Hoy se cumplen doce días del paso de María, pero el país sigue en modo de crisis. Continúa casi la totalidad del país a oscuras, la mayoría no tiene acceso a agua potable, los servicios telefónicos están todavía lejos de funcionar a niveles óptimos y escasean, por problemas de distribución,  la gasolina, el hielo y los víveres. Se ha avanzado en el suministro de diésel a los hospitales, pero todavía persisten grandes dificultades en ese sector. 

 Estados Unidos está aquí participando de la respuesta al desastre desde el primer día, pero todo el mundo sabe, incluso los que han optado por la diplomacia, que la respuesta ha sido lenta, inadecuada e insuficiente.

 Eso ha sido reconocido, entre muchos otros, por directivos de FEMA y del Pentágono.

El gobernador Ricardo Rosselló está entre los que ha optado por la diplomacia, pero el miércoles, a una semana del desastre, dijo al diario estadounidense The New York Times que aunque está complacido con la “consideración” que el presidente Donald Trump ha dado a Puerto Rico, “todavía necesitamos más y el presidente entiende eso y su equipo entiende eso”. Si ese “más” llegó, en la calle, donde el panorama no ha cambiado gran cosa desde el 21 de septiembre y lo que ha cambiado ha sido por el esfuerzo de los propios puertorriqueños, no se ve. 

Con Estados Unidos, hay algo que a nadie se le puede olvidar: su asistencia no es una labor humanitaria.  Es su obligación. Puerto Rico es colonia de Estados Unidos desde que lo tomó militarmente en 1898. Esto no tiene que ver siquiera con que los boricuas seamos ciudadanos estadounidenses. 

Aunque no lo fuéramos, Puerto Rico es un territorio ocupado por Estados Unidos, sujeto a los poderes plenarios del Congreso, no facultado para relacionarse con ninguna otra nación si entendiera que en esa otra hay la posibilidad de una mejor respuesta a esta catástrofe. 

Estados Unidos no nos está regalando nada en esto.

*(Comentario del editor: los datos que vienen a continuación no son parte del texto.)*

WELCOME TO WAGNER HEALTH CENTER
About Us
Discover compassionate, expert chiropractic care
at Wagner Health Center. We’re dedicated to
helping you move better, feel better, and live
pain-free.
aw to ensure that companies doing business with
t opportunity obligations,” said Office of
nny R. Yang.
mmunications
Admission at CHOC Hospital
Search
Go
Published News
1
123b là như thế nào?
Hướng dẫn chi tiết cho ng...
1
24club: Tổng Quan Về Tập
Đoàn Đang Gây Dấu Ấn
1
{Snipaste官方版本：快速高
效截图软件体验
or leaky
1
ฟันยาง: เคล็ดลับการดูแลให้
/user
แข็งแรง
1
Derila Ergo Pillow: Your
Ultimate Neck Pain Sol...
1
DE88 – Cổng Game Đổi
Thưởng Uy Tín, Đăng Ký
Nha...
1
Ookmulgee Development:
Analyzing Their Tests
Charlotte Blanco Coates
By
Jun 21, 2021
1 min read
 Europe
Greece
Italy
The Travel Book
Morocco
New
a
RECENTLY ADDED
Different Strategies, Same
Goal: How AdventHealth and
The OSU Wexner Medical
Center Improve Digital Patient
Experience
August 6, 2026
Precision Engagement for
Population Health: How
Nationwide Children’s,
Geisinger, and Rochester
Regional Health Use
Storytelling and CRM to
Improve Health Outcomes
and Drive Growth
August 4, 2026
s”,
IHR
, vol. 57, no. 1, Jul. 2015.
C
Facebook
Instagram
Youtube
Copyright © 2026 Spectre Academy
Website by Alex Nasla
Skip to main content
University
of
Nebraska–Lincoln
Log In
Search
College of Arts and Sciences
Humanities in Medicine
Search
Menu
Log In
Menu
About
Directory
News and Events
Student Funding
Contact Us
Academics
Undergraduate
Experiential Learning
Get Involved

Está cumpliendo su obligación y desde la luna se ve que su respuesta, por razones que no sabemos, pero podemos imaginar, fue fría, lenta y distante, como si las personas a cargo desconocieran que responder aquí era su obligación tanto como en Texas o Florida.

Todo Puerto Rico, a la vez que lucha con el horror, está tratando de volver a levantar al país. Organizaciones no gubernamentales, humanitarias, artistas, deportistas, todo el mundo está metiendo mano. Los gobiernos estatal y municipales, con aciertos y desaciertos que en su momento serán examinados, que no es momento ahora para eso, están día y noche en la calle desde antes del huracán.

 Quien único merece reproche en estos momentos es Estados Unidos.

No merecíamos los comentarios de Donald Trump, quien aprovechó tan desgraciado momento para recordarnos nuestra pesada piedra de la deuda y cuestionó cuánto costará la reconstrucción, diciendo que los boricuas “quieren que se haga todo por ellos”. 

Lo que nos merecemos es que Estados Unidos cumpla con su responsabilidad ya sin más excusas.